_What this task involves_
Update the part of the article about the student research celebration that begins at the words "Stephen Prunier ’09" and ends after "and trivialized women.". Write it out again with "display" in place of "poster".

_Given passage_
◆ ◆ ◆ ◆ ◆

Celebration Shows Off Student Research
by Kim Johnson
January 25, 2008
Students became teachers and teachers became students as the largest contingent ever of Wabash men participated in the Celebration of Student Research, Scholarship, and Creative Work.
Every spring semester, on the last Friday of January, formal afternoon classes are cancelled and Detchon Hall is transformed into a Mecca of teaching from all disciplines across the campus. The Celebration is an opportunity for students to present their original, intellectual work much of which is collected outside the normal semester coursework. This year 86 students participated in the 8th Annual Celebration. See photo albums from the Celebration here and here.
Juan Carlos Venis ’09 shared his research titled "HealthMap.org: Multi-Lingual Input for Improved Disease Outbreak Detection." The research was completed last summer as part of a bioinformatics program at MIT-Harvard HST in Cambridge. "This was a good opportunity for me to practice presenting this research. It is only the second time I have done it," he said. "I also wanted to be able to share with my professors and mentors at Wabash what I had been doing over the summer."
Stephen Prunier ’09 was also anxious to be part of the event with his poster titled "Synthesizing L-Prolinol Derivative to Catalyze Asymmetric Epoxidation Reactions" (along with Andrew Hasty, Forrest Craig, Steven J.R. Miller, Jay Brouwer, and Filip Drambarean). "I put a lot of work in to this research spending two or three days in the lab for five weeks. This is new research that has not been done with this particular molecule."
The range of topics was as divergent as any group of Wabash men. Greg Slisz ’10 had a unique psychology project. He took a critical look at Maxim magazine and it’s marketing approach to young men. He noted how the magazine often portrayed male stereotypes and trivialized women.
It was a unique way to learn, Slisz said. "I learned a lot about research," he said. "I did a sizeable amount of or research at the library's data base for publications. I also had to look at the magazine critically."
While Detchon Center was filled with students buzzing about their research projects, it was packed with even more students, faculty, community members, and trustees who were eager to see what the students had to share.
Wesley Ault ’10 was enjoying the afternoon away from classes yet still taking the opportunity to learn about his fellow classmates. "I had five or six friends here that I wanted to support," said Ault. "But there were also a couple presentations that I really wanted to hear. It’s good to see what kind of research students are doing in the classroom and in their free time."
Although Andrew Hoffman ’10 was there with an assignment for his C&T class he found the event to be inspiring. "I had started some research but it has gone by the wayside. This has inspired me to start that back up again and has given me ideas of things to do in the future with professors," he said.
"The faculty are really willing to collaborate with the students even though it is not required for the students to do the extra research. There is so much research going on at the undergraduate level at Wabash. I think that makes it a really unique place."
In photos: Top left, Steve Miller talks with Professor Scott Feller about his artwork. At lower right, Greg Slisz discusses Maxim Magazine.

◆ ◆ ◆ ◆ ◆

_Record set_
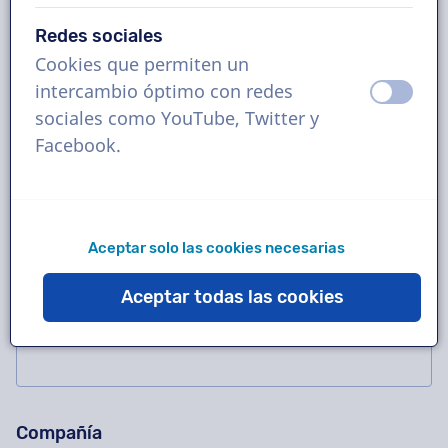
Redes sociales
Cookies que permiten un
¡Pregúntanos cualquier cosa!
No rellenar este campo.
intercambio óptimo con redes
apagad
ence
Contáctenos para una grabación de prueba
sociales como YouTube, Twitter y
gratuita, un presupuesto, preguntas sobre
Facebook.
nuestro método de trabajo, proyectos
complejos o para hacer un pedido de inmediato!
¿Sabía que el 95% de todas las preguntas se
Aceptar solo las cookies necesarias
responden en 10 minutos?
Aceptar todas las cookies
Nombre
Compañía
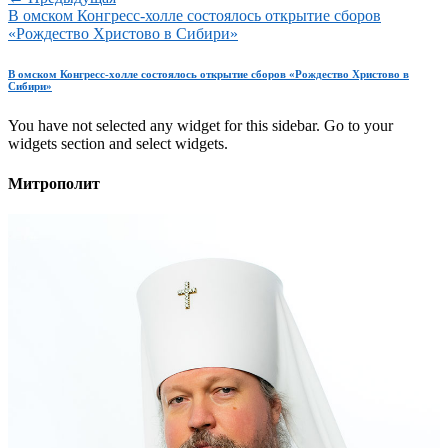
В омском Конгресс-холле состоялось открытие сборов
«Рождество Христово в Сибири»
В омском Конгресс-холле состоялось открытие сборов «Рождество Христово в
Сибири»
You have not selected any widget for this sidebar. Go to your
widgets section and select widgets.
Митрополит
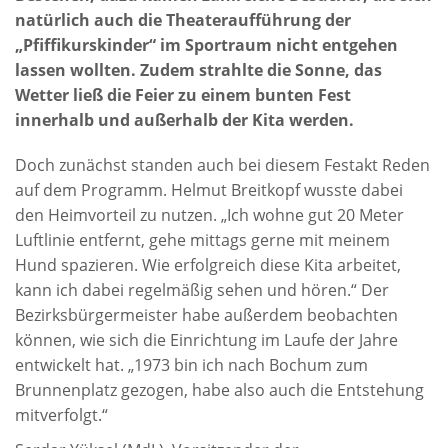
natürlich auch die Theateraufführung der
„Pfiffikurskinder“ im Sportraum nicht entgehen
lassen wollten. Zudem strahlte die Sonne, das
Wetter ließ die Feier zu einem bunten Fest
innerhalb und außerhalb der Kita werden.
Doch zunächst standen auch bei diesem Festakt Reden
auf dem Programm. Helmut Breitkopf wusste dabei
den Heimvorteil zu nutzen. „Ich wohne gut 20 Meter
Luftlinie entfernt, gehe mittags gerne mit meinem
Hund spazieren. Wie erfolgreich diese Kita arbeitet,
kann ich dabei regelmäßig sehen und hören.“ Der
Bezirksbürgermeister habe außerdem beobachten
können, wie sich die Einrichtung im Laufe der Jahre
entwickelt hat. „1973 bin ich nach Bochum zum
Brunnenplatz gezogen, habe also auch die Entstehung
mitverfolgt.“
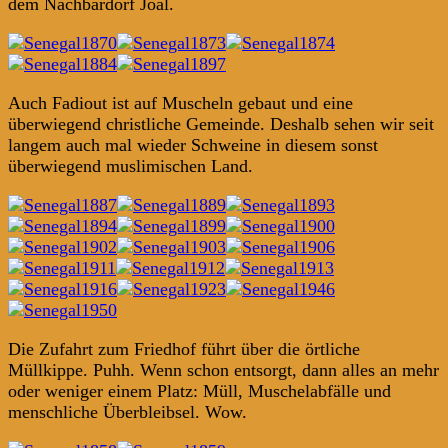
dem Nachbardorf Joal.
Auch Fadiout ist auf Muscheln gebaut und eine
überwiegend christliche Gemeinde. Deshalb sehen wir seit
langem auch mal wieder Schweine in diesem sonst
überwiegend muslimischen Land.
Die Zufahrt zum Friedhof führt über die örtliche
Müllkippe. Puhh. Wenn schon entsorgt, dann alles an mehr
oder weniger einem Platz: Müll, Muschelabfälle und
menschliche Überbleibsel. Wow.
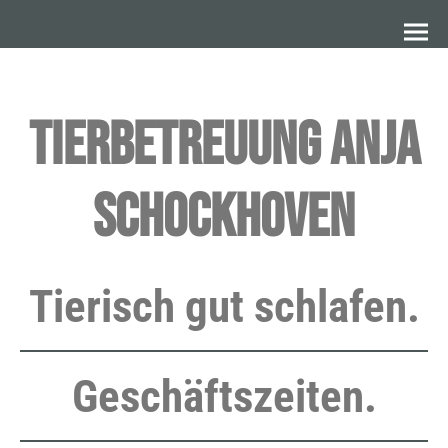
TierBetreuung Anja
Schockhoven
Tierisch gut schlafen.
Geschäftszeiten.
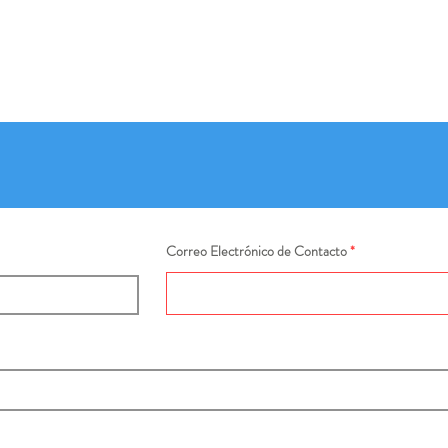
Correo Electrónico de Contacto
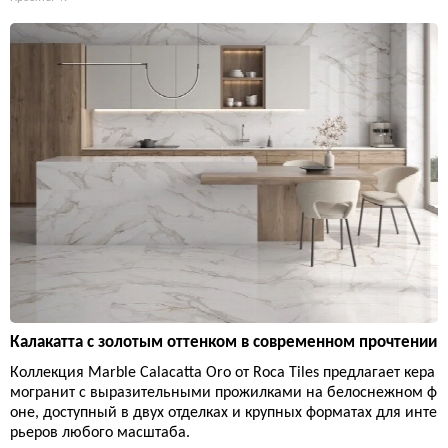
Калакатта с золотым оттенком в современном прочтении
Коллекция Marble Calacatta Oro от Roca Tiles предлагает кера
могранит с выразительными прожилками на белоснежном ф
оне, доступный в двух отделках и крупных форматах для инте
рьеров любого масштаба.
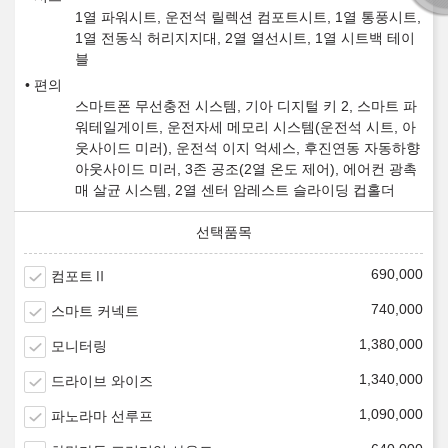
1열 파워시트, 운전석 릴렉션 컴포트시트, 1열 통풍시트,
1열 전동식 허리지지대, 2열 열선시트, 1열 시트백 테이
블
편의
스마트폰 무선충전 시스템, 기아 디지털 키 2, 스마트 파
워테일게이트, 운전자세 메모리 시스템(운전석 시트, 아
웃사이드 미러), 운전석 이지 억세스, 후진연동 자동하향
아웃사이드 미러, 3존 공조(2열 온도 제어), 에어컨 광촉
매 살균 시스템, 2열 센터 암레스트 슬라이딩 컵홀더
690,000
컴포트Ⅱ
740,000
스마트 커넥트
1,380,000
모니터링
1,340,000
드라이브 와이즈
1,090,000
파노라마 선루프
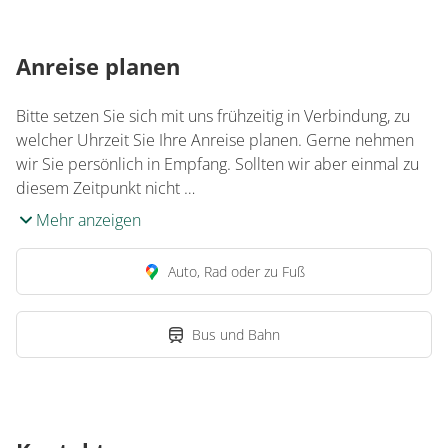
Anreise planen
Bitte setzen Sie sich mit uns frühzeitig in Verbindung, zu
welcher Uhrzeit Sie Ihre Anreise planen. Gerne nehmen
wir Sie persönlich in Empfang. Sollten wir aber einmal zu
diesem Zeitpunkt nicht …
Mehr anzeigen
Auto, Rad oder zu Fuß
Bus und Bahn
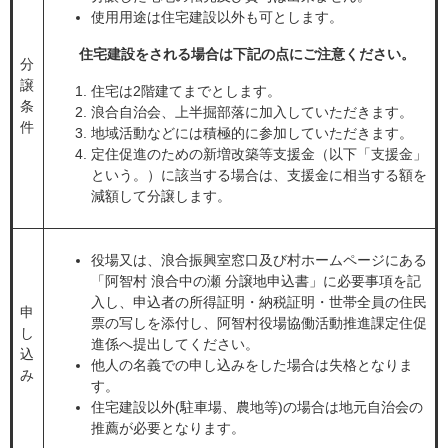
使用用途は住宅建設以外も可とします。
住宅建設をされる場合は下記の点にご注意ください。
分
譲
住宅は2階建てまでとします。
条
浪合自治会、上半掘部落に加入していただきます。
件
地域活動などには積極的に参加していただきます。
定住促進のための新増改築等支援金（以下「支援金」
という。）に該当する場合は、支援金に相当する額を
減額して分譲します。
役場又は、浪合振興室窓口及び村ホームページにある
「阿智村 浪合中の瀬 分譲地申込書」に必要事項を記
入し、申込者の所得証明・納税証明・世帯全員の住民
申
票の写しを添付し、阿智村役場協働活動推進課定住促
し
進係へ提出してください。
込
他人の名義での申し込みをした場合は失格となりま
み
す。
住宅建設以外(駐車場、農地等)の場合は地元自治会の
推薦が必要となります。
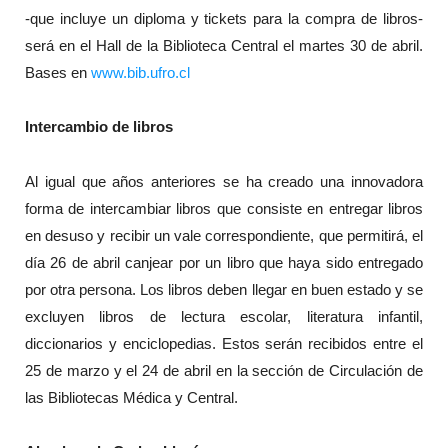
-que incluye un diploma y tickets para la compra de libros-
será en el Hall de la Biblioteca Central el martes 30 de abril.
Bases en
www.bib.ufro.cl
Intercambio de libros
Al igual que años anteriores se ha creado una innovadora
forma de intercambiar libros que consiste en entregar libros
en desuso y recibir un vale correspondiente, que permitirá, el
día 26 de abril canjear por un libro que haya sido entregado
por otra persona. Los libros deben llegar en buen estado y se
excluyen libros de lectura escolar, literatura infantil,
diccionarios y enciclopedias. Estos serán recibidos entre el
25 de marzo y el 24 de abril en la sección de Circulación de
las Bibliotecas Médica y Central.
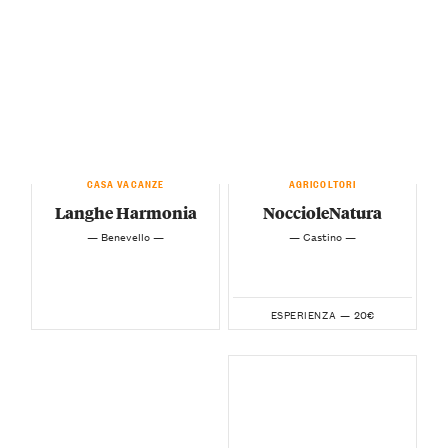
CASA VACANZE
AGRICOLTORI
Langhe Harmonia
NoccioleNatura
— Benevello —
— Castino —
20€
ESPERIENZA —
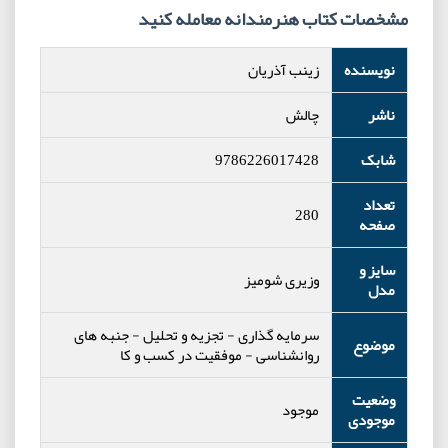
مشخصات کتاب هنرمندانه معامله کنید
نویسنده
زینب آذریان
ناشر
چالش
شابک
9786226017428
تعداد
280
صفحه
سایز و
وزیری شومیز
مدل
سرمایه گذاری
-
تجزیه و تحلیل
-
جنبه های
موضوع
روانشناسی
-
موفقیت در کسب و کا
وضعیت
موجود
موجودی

◆ ◆ ◆ ◆ ◆

_Answer section_
Stephen Prunier ’09 was also anxious to be part of the event with his display titled "Synthesizing L-Prolinol Derivative to Catalyze Asymmetric Epoxidation Reactions" (along with Andrew Hasty, Forrest Craig, Steven J.R. Miller, Jay Brouwer, and Filip Drambarean). "I put a lot of work in to this research spending two or three days in the lab for five weeks. This is new research that has not been done with this particular molecule."
The range of topics was as divergent as any group of Wabash men. Greg Slisz ’10 had a unique psychology project. He took a critical look at Maxim magazine and it’s marketing approach to young men. He noted how the magazine often portrayed male stereotypes and trivialized women.